A captured officer would be taken to the ‘London Cage’ – the HQ of the Prisoner of War Interrogation Service (PWIS) at No. 8 Kensington Palace Gardens. Here he would be interrogated and if it was felt that he was holding any information of note he would be transferred to an advanced interrogation centre, the Combined Services Detailed Interrogation Centre (CSDIC) nearby at the Trent Park Estate, Cockfosters. When interrogation at either centre was complete his records would be annotated to indicate whether he was considered to be a dedicated Nazi or of a lesser level of loyalty. He would then be taken to Euston Station under armed guard for transfer by train to Windermere (by the lake of that name) and onward by road to Grizedale Hall.
Grizedale Hall is mainly associated, if it is remembered at all, with ‘The One That Got Away’ – the story of Oberleutnant Franz von Werra.
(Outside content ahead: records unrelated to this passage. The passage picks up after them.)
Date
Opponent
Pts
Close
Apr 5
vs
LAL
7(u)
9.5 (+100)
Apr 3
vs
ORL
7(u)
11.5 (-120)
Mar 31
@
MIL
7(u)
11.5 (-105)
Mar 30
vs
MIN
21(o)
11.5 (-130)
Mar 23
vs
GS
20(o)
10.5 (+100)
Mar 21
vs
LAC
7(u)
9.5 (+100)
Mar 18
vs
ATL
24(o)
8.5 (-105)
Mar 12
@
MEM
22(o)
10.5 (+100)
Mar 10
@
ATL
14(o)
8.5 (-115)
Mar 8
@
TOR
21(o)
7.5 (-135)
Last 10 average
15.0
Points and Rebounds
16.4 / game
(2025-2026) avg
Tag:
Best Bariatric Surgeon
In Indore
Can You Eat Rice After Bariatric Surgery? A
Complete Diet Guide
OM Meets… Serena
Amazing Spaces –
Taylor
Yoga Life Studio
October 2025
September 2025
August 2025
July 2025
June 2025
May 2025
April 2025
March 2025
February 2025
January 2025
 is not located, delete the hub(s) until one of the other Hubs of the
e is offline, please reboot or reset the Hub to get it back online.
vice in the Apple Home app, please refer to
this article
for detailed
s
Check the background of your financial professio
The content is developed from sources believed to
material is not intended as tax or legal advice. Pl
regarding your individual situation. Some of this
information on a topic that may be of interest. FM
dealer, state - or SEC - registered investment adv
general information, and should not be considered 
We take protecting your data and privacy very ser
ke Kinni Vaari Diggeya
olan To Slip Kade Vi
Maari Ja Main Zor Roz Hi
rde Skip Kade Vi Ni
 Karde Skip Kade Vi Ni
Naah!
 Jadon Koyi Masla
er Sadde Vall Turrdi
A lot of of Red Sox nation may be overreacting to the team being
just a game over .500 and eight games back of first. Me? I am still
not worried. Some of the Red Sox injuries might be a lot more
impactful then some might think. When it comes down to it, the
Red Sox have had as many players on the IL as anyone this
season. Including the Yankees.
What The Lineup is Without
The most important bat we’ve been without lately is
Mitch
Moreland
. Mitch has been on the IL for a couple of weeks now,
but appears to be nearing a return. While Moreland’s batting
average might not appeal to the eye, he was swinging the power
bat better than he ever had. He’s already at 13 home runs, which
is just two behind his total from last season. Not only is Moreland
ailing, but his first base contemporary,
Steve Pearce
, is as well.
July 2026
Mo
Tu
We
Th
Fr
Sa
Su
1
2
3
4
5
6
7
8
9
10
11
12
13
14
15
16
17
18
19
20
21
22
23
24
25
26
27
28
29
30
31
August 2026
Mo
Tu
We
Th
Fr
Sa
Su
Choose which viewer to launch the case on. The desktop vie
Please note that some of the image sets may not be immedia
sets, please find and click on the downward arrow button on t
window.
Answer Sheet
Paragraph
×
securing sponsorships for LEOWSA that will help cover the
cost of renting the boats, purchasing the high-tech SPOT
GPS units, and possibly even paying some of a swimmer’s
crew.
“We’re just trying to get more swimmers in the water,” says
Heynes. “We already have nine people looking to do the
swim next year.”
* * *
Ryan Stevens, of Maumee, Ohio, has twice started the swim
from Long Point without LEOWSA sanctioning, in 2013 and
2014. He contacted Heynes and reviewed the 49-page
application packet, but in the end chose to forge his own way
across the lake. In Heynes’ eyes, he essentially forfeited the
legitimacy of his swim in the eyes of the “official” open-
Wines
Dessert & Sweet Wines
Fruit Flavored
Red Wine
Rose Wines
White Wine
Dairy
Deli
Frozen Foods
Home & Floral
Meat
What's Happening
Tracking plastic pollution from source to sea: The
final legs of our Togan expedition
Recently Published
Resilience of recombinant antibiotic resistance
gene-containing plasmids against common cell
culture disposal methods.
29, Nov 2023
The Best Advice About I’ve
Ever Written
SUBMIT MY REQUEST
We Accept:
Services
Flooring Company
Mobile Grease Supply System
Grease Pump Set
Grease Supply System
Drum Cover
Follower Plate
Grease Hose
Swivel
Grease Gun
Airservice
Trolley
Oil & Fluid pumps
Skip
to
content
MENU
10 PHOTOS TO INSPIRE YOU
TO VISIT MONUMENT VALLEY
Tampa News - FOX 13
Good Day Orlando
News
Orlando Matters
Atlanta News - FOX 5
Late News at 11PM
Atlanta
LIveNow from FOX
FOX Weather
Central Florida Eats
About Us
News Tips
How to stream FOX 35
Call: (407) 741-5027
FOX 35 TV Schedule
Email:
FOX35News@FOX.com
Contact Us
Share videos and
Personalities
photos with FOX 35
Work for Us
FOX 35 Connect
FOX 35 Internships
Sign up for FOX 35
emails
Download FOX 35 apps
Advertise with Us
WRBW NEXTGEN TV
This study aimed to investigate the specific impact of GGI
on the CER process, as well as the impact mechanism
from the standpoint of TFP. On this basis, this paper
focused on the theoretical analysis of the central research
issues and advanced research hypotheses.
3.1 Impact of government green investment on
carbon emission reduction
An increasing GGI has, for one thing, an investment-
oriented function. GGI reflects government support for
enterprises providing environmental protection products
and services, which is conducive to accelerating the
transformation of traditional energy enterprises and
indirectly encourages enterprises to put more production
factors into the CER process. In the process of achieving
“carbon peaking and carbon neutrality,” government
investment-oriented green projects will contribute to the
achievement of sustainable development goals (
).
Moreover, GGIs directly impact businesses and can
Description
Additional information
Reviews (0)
This pilot had been shot down in Kent on 5 September 1940 and, after interrogation, had been transferred to Grizedale Hall. He escaped from a working party outside the camp on 7 October 1940 and managed to survive on the hills (or ‘fells’ as they are known) for six days in very poor weather conditions. He was re-captured and, after another escape and re-capture from a camp at Swanwick, Derbyshire, was shipped to Canada. In transit within Canada he escaped from a train and crossed the part-frozen St. Lawrence river to the (then neutral) USA. He was then smuggled back to Germany via Mexico and Panama only to die on 25 October 1941 when his Me109 came down, cause unknown, in the sea off Holland.
The original site (pictures above) was used for the film ‘The One That Got Away’ in 1957 before being demolished (von Werra played by Hardy Kruger).
B&W photos above courtesy of Winston Ramsey – ‘After the Battle’ magazine.
(Above) the site today
(Above) von Werra’s Me109 being examined after capture.
(Above) a note written by von Werra in response to a request from a local schoolboy for his autograph, it reads:
I am not at all happy
to be here and I hope to see
you again but not as (a) prisoner
of war but as a friend.
F vWerra
German Luftwaffe
5 of September of the second year of war
(Unless he was confused over the English names of the month (unlikely) it seems he dated this note with his date of capture rather than the date of writing, which must have been in October or later).